En la literatura, es imposible no destacar por encima de todos a Pedro Calderón de la Barca.  Siendo uno de los principales representantes del Siglo de Oro español, podemos encontrar en su obra varias obras en defensa de la Inmaculada. Concretamente en los autos sacramentales aparecen constantes referencias concepcionistas y seis de ellos lo son plenamente: La primera flor del Carmelo, ¿Quién hallará mujer fuerte?, Primero y segundo Isaac, Las órdenes militares, Las espigas de Ruth y La hidalga del valle. Otros grandes autores como Lope de Vega, Quevedo, Góngora o Tirso de Molina también defendieron con sus obras el Misterio.
En la pintura y la escultura, los artistas nos han legado la imagen inconfundible de la Inmaculada: coronada de doce estrellas, mirada hacia lo alto, manos cruzadas sobre el pecho «como sujetando un corazón enardecido y palpitante» mientras pisa la cabeza de la serpiente.
Difícil es nombrar a uno sobre los demás, porque muchos fueron los que con su esfuerzo lograron transmitir el amor que en su corazón profesaban a la Inmaculada. Bartolomé Murillo y José Antolínez con casi veinte obras cada uno fueron los más prolíficos, pero es imposible no nombrar también a otros grandísimos pintores como Zurbarán o Velázquez.
Sin duda, esta explosión de fervor popular en un tema que la Iglesia no había elevado todavía a la categoría de dogma habría sido imposible sin el apoyo de la autoridad real. Durante los siglos xvi, xvii y xviii los monarcas españoles se esforzaron por extender la devoción a la Inmaculada por sus reinos y por todo el orbe. Este hecho, sin duda herencia de los Reyes Católicos, se plasma en las muchas embajadas que fueron enviadas a Roma para tal fin. En 1606, reinando en España Felipe III, Francisco de Santiago, confesor de la reina Margarita de Austria se erigió en promotor de la devoción. A partir de ahí, la orden franciscana (a la cual pertenecía Francisco) volcó todos sus esfuerzos para conseguir que la Iglesia aprobara y elevara a dogma este misterio. Los franciscanos, por otra parte, eran la orden más cercana al pueblo llano que ya profesaba esa devoción. La Real Junta, creada por el rey en 1616, fue creada con la finalidad de estudiar todo lo relativo a la Inmaculada Concepción y que el Papa lo elevase a la categoría de dogma. Se envió a Roma al obispo de Cádiz Plácido Tosantos para que abogase ante la Santa Sede por este deseo de todos los españoles.

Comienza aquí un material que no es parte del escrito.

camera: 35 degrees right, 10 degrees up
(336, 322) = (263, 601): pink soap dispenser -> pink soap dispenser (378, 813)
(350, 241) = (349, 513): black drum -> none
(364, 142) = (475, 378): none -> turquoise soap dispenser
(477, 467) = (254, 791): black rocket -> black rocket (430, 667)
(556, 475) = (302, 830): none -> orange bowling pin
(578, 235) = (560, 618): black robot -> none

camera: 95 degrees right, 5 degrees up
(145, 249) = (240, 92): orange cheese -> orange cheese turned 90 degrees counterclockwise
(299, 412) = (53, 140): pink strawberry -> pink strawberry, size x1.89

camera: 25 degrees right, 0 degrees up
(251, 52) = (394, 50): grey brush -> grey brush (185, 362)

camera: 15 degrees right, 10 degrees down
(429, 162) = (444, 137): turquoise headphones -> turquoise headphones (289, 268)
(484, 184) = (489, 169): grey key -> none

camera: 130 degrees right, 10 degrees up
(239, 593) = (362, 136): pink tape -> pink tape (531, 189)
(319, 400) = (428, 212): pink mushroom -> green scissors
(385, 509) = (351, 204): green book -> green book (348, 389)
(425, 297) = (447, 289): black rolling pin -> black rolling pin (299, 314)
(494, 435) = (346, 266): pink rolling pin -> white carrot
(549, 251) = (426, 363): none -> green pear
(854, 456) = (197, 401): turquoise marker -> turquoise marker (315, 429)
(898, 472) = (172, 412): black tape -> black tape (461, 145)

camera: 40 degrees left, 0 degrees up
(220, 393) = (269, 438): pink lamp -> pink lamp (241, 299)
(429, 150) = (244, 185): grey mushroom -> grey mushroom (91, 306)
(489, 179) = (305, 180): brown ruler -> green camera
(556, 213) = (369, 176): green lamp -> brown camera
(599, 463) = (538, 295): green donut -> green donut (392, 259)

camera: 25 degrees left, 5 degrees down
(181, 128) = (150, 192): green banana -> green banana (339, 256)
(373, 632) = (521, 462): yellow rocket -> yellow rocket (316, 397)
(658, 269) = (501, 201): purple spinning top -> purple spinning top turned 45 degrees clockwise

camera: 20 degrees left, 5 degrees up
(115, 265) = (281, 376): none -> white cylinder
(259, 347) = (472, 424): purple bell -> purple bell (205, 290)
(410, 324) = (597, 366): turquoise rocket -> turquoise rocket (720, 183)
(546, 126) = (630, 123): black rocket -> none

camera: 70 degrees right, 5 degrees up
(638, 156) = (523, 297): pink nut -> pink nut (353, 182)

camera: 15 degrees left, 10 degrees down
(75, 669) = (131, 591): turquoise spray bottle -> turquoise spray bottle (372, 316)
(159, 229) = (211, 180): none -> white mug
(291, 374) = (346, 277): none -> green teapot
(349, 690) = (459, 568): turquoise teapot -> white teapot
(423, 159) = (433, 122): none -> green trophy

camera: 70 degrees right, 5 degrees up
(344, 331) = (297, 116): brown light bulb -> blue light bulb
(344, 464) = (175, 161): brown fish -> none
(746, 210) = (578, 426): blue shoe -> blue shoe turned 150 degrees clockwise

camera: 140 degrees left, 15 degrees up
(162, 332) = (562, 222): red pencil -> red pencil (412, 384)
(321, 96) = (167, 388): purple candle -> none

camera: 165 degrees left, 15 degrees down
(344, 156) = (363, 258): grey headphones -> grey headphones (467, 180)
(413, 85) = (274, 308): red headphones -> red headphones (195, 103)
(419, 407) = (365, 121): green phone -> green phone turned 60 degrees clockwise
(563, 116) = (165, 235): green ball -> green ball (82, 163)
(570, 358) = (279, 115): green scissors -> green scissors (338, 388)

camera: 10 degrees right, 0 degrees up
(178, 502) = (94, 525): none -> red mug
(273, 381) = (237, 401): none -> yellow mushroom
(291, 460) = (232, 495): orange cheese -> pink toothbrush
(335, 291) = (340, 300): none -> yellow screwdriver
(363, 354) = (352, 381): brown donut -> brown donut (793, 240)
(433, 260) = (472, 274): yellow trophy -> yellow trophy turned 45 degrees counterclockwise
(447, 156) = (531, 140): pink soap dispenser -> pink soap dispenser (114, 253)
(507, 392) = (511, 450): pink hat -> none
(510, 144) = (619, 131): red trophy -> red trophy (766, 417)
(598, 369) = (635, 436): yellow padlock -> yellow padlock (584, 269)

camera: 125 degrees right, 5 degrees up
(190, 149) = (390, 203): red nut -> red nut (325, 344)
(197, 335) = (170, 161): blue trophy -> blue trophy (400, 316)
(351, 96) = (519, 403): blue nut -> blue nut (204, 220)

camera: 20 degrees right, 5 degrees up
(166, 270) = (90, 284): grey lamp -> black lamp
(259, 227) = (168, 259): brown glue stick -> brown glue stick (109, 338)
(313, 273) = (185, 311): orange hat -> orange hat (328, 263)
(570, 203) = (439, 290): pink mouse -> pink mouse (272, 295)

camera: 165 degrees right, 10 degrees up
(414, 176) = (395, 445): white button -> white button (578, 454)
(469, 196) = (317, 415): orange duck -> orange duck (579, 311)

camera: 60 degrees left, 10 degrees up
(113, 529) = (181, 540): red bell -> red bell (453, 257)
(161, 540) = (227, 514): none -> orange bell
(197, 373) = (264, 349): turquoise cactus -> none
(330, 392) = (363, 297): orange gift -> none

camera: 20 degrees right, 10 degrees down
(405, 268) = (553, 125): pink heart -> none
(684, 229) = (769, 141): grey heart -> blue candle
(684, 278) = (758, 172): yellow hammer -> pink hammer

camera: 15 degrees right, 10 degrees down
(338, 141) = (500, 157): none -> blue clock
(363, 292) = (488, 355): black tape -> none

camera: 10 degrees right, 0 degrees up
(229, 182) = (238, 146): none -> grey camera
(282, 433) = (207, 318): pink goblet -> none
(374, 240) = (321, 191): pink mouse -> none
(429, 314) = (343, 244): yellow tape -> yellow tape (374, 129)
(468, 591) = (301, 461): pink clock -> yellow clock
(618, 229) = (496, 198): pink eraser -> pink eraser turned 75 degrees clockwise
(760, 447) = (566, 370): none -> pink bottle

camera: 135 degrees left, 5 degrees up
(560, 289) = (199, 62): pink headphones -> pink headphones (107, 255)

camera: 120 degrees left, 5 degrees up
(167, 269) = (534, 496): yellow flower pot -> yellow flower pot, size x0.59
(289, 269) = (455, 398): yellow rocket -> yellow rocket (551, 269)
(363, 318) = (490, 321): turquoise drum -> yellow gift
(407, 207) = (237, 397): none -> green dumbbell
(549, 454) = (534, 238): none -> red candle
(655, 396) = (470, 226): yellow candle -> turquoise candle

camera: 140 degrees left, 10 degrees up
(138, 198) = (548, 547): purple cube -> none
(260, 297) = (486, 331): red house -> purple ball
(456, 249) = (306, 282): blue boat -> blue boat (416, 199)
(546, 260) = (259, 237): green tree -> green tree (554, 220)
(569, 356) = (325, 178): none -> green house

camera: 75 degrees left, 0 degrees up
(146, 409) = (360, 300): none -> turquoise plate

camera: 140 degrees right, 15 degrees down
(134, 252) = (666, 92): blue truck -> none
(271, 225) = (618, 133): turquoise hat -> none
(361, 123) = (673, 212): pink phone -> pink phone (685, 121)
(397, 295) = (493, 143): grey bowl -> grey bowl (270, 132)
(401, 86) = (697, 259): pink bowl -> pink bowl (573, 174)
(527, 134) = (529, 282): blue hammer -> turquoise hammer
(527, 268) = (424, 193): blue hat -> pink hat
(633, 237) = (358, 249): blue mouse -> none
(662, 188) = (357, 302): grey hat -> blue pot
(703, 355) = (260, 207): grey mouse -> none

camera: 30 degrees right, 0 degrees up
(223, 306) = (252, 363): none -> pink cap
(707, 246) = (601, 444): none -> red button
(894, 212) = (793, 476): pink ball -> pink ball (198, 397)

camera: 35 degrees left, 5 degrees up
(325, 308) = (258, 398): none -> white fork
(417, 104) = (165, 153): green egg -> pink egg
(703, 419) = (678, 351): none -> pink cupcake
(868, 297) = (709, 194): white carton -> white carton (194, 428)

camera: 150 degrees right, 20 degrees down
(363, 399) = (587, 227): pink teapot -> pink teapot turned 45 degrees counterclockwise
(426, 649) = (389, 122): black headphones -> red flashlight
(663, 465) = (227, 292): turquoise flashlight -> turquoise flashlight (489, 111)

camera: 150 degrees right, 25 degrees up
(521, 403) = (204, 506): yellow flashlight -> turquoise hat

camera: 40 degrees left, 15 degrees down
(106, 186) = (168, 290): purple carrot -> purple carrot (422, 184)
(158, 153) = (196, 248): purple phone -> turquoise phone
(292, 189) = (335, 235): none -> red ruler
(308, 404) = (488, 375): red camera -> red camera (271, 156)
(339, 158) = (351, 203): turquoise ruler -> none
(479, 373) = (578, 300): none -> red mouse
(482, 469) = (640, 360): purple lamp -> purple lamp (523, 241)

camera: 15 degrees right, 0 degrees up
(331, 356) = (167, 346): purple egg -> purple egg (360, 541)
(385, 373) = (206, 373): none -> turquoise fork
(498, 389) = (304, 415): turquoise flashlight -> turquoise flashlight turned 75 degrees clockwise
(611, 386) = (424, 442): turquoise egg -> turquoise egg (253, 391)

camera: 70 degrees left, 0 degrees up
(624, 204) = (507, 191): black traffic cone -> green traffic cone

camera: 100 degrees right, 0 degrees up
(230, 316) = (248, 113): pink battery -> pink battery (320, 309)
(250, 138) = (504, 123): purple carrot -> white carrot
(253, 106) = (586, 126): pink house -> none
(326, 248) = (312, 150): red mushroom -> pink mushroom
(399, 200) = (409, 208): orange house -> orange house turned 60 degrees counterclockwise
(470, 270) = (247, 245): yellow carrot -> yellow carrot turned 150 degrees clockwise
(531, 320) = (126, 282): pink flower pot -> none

Sin embargo y a pesar de que la influencia española era notable, la oposición de la monarquía y el clero francés y la cercanía del Concilio de Trento provocó que el papa Pablo V creyera que no era  conveniente contradecir lo dicho allí. La ascensión de Felipe IV al trono trajo una época más tranquila en cuanto a la lucha por conseguir la declaración del dogma. Aunque entre el pueblo y las altas esferas de España la devoción siguió creciendo y extendiéndose cada vez más, el rey no creyó conveniente seguir presionando a Roma, donde el papa Urbano VIII era menos proclive a favorecer esta cuestión. Su sucesor Alejandro VII, sin embargo, permitió un gran avance al conceder a España y sus posesiones europeas el derecho a celebrar de precepto la fiesta de la Inmaculada Concepción el día 8 de diciembre.
Con la llegada de los Borbones al trono de España desapareció prácticamente el impulso de la monarquía española en pos de conseguir la elevación a dogma del misterio concepcionista. Sin embargo, con Carlos III se logró que la Inmaculada fuera tenida por patrona de España.
Finalmente, en 1854 y mediante la bula Ineffabilis, el beato Pío IX elevó a la categoría de dogma el misterio tan largamente venerado. Desgraciadamente España, aquella nación que había perseguido con tanto ahínco dicho reconocimiento, no se hizo eco hasta 1881 por considerarla una norma de país extranjero.